Warren County could be getting the area’s first “agricommunity.”
Aberlin Springs would feature up to 179 dwellings within a community focused on agriculture.
The development would replace the Aberlin family farm on 141 acres, south of Lebanon and just off Interstate 71 in Union Twp., but encourage families to live together and embrace agriculture.
“Were bringing families back together again,” Said Maureen McDermott, partner in the NorthPointe Group, developer of the project.
It would be the first agricommunity in the region.
There are about 200 around the country, including Liberty Prairie, near Chicago, Serenbe near Atlanta, and Willowsford near Washington D.C. The original one, Agritopia, is in Arizona.
On Tuesday, the Warren County Board of Commissioners approved the plan, despite questions about a high-tech septic system designed to manage and treat the sewage, then trickled onto the farm fields.
On Thursday, the county’s Regional Planning Commission will consider the preliminary plan.
But Tuesday was the commissioners’ last chance to set conditions on what Planner Zachary Moore called a “rather unique” development.
Fields will be set aside for a community garden, crops and grazing.
Built in four phases, the development is to include 139 lots, featuring at least one home.
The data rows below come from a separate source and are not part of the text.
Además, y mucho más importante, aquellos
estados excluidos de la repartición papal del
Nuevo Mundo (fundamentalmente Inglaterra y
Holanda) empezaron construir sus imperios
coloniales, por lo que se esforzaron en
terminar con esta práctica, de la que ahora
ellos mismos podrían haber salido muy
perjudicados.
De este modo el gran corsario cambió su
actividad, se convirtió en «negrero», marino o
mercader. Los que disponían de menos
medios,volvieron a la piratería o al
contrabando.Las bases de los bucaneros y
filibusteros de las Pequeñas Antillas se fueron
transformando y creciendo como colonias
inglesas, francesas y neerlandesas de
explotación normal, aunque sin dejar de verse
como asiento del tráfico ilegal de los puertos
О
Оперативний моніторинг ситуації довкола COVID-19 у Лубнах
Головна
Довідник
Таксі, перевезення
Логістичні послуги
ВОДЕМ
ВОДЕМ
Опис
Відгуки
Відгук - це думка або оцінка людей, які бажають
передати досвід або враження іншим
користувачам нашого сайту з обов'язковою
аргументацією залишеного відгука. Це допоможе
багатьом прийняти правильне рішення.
There will be pocket neighborhoods of smaller homes and 40 larger lots where a secondary dwelling, such as a gatehouse, mother-in-law suite, studio or office, will also be permitted.
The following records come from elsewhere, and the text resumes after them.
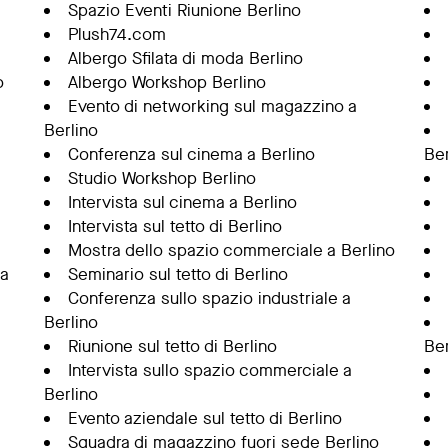
Spazio Eventi Riunione Berlino
Plush74.com
Albergo Sfilata di moda Berlino
o
Albergo Workshop Berlino
Evento di networking sul magazzino a
Berlino
Conferenza sul cinema a Berlino
Ber
Studio Workshop Berlino
Intervista sul cinema a Berlino
Intervista sul tetto di Berlino
Mostra dello spazio commerciale a Berlino
 a
Seminario sul tetto di Berlino
Conferenza sullo spazio industriale a
Berlino
Riunione sul tetto di Berlino
Ber
Intervista sullo spazio commerciale a
Berlino
Evento aziendale sul tetto di Berlino
Squadra di magazzino fuori sede Berlino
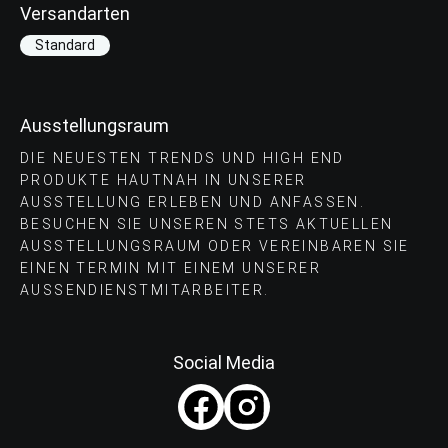
Versandarten
Standard
Ausstellungsraum
DIE NEUESTEN TRENDS UND HIGH END
PRODUKTE HAUTNAH IN UNSERER
AUSSTELLUNG ERLEBEN UND ANFASSEN.
BESUCHEN SIE UNSEREN STETS AKTUELLEN
AUSSTELLUNGSRAUM ODER VEREINBAREN SIE
EINEN TERMIN MIT EINEM UNSERER
AUSSENDIENSTMITARBEITER.
Social Media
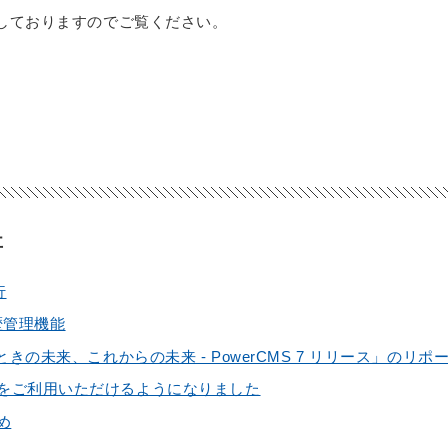
しておりますのでご覧ください。
事
行
履歴管理機能
25「あのときの未来、これからの未来 - PowerCMS 7 リリース」のリポ
 CDN をご利用いただけるようになりました
め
Still 80 acres are to remain in woods.
The current home, pond and pool will be at the center of Aberlin Springs and devoted to community-sustained agriculture.
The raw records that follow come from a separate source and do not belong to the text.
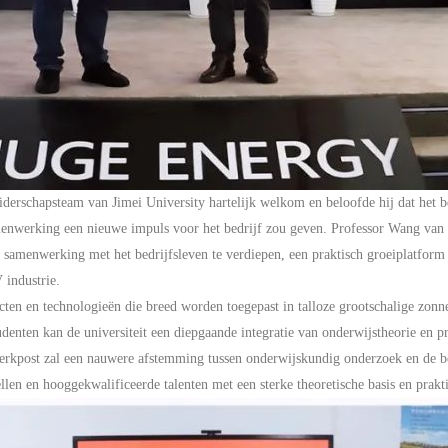
iderschapsteam van Jimei University hartelijk welkom en beloofde hij dat het b
enwerking een nieuwe impuls voor het bedrijf zou geven. Professor Wang van Ji
e samenwerking met het bedrijfsleven te verdiepen, een praktisch groeiplatform
V
industrie.
cten en technologieën die breed worden toegepast in talloze grootschalige zonne
enten kan de universiteit een diepgaande integratie van onderwijstheorie en pr
erkpost zal een nauwere afstemming tussen onderwijskundig onderzoek en de be
llen en hooggekwalificeerde talenten met een sterke theoretische basis en prak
The community will feature a homeowners association and association responsible for the community-sustained agricultural aspects.
The Ohio EPA is permitting the septic system, through which tanks for the individual lots will funnel sewage to a central distribution device trickling onto a field.
Still the county questioned the design and predicted a malfunction would result in calls from angry residents.
The developer explained it would be overseen by a private operator.
“What impact is that going have on this community because it has a private septic system?” Assistant County Prosecutor Bruce McGarry asked.
The individual lot systems are to be sized to manage the homes built there. Rules overseen by the homeowner’s association will bar property owners from selling, renting or leasing the second dwellings and limit residency to family members.
“That’s part of the restriction,” said Bob Garlock, a planner for Bayer Becker. “It’s all part of that family.”
Once the preliminary plan has been approved by the planning commission, Aberlin Springs lacks only final staff approvals before construction can begin.